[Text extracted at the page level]
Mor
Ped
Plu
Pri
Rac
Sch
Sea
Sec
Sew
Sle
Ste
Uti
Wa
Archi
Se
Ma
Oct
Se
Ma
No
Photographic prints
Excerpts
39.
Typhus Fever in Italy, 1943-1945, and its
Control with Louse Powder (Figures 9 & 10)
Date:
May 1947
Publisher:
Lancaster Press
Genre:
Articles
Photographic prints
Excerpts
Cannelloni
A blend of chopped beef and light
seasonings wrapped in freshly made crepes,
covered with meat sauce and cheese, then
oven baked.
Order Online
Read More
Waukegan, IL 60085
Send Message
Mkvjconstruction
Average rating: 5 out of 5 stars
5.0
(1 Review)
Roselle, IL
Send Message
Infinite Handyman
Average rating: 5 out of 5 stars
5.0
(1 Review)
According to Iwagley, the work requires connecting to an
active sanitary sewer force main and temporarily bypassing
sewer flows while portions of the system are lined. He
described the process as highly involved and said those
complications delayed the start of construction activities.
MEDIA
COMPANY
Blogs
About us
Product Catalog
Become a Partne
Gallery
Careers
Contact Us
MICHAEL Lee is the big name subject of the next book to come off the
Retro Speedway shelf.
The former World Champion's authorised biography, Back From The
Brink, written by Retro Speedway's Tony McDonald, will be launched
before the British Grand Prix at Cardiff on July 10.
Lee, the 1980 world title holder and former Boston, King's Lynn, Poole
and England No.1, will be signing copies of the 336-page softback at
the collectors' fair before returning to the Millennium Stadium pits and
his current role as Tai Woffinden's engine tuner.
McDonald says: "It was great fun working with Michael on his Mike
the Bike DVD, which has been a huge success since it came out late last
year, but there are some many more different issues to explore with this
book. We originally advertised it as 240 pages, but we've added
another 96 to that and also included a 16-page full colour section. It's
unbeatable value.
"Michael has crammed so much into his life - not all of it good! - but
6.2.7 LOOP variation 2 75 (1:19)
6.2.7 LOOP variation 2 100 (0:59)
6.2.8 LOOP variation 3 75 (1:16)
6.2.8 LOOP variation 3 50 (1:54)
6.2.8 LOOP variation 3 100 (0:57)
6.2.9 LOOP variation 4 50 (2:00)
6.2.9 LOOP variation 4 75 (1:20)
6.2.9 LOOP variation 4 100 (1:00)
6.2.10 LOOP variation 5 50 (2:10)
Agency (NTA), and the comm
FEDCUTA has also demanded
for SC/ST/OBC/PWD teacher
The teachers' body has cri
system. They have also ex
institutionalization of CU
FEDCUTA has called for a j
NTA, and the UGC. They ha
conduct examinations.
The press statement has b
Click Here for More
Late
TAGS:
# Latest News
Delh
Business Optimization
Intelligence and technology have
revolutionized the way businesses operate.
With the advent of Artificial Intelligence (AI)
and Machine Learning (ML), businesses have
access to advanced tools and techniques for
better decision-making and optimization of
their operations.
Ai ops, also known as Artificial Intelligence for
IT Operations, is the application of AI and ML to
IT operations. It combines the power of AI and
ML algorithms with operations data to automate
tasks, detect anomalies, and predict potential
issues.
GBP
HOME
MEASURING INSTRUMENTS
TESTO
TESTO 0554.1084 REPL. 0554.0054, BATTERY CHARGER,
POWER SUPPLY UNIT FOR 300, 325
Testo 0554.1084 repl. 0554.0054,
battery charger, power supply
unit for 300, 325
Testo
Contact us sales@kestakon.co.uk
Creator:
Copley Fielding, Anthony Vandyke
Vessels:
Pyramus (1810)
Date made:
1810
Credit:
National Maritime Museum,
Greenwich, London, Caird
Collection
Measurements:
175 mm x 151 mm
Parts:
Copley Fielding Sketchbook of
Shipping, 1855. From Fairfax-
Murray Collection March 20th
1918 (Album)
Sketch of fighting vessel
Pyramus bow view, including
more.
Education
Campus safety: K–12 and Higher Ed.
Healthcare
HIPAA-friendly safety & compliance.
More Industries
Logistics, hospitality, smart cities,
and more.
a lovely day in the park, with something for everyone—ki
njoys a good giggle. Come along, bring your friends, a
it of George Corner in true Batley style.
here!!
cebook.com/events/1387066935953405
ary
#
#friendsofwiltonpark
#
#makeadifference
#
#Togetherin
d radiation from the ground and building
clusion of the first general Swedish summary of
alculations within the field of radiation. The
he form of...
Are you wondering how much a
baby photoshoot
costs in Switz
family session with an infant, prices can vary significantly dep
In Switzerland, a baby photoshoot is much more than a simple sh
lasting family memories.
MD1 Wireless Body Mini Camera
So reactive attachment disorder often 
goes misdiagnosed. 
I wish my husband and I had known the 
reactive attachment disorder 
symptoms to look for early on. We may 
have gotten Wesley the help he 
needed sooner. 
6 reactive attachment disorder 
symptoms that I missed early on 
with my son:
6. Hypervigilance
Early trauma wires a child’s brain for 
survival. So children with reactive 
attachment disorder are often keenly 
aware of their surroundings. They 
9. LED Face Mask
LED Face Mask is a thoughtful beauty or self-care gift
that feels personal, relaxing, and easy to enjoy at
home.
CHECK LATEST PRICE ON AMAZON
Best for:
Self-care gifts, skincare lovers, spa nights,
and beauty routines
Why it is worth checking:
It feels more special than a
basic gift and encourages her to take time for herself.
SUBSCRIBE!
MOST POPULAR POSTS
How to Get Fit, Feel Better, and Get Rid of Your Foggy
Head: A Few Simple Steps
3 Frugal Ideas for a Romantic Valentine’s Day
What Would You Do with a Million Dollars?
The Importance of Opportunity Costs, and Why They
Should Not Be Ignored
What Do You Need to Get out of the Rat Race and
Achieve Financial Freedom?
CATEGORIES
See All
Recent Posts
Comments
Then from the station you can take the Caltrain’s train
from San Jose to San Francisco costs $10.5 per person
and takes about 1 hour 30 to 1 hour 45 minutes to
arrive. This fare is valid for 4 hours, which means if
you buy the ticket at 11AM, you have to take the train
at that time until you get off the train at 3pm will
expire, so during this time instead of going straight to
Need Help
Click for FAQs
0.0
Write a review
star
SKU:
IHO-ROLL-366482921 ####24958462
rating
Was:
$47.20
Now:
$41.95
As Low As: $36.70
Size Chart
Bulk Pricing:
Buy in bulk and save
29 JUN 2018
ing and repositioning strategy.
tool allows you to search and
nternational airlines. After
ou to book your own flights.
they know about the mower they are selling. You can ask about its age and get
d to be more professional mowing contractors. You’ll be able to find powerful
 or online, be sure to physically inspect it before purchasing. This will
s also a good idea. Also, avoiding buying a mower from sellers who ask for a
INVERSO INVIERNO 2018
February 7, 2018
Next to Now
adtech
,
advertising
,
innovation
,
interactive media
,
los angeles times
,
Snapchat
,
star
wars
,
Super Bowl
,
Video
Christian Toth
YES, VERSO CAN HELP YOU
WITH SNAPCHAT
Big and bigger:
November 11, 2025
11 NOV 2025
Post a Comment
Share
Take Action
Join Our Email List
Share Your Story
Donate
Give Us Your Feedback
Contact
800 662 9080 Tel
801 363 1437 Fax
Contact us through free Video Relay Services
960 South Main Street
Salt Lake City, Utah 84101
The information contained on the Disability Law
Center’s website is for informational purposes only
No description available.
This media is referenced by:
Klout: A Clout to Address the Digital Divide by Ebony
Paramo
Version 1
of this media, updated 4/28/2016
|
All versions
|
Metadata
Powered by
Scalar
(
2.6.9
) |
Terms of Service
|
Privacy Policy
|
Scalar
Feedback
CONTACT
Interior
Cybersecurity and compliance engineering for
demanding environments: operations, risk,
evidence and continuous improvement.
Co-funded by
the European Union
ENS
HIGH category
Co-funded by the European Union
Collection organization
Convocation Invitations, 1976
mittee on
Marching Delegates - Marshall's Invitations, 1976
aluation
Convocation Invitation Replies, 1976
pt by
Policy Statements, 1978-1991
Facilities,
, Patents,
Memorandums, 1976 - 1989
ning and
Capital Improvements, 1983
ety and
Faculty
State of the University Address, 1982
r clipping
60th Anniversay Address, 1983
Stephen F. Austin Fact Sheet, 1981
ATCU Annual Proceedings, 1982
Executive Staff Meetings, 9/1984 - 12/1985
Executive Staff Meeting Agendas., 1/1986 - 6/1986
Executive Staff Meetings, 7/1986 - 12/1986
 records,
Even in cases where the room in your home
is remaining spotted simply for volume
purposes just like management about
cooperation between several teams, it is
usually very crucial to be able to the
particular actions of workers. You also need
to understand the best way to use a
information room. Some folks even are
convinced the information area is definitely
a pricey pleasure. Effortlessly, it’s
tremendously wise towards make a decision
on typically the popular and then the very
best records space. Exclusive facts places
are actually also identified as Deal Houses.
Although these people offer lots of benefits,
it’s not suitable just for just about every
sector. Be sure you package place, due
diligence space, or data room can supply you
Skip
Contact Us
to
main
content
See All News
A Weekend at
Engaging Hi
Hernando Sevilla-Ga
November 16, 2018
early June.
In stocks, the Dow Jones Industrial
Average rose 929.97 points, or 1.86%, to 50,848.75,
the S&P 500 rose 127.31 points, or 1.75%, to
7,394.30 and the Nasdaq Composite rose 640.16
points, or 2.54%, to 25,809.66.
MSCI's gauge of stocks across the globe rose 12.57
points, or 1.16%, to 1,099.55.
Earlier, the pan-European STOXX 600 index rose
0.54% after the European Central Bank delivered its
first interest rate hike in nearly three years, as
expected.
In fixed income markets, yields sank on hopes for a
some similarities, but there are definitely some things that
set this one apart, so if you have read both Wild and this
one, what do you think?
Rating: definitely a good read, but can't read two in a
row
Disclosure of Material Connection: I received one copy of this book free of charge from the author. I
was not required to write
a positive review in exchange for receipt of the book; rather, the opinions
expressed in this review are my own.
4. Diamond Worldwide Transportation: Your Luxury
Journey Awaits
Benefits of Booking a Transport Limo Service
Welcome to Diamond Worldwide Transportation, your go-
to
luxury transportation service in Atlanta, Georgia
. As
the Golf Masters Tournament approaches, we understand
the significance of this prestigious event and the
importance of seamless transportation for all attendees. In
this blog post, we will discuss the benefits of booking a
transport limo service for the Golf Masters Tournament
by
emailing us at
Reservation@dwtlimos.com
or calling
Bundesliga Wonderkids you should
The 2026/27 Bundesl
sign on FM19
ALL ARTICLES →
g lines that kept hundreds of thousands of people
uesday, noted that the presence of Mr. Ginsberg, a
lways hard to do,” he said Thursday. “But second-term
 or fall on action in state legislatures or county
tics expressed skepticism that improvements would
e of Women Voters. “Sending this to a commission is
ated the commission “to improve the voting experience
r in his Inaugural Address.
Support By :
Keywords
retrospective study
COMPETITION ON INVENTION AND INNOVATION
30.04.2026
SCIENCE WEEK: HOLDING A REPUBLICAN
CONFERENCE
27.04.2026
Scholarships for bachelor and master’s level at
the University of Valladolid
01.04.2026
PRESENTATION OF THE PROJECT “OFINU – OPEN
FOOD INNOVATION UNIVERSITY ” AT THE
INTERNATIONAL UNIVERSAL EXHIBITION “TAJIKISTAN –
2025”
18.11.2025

▶ **What needs to be done**:
Report every line in the listing above that contains the string "understand", treating uppercase and lowercase letters as distinct.

▶ **Result**:
to understand the best way to use a
the Golf Masters Tournament approaches, we understand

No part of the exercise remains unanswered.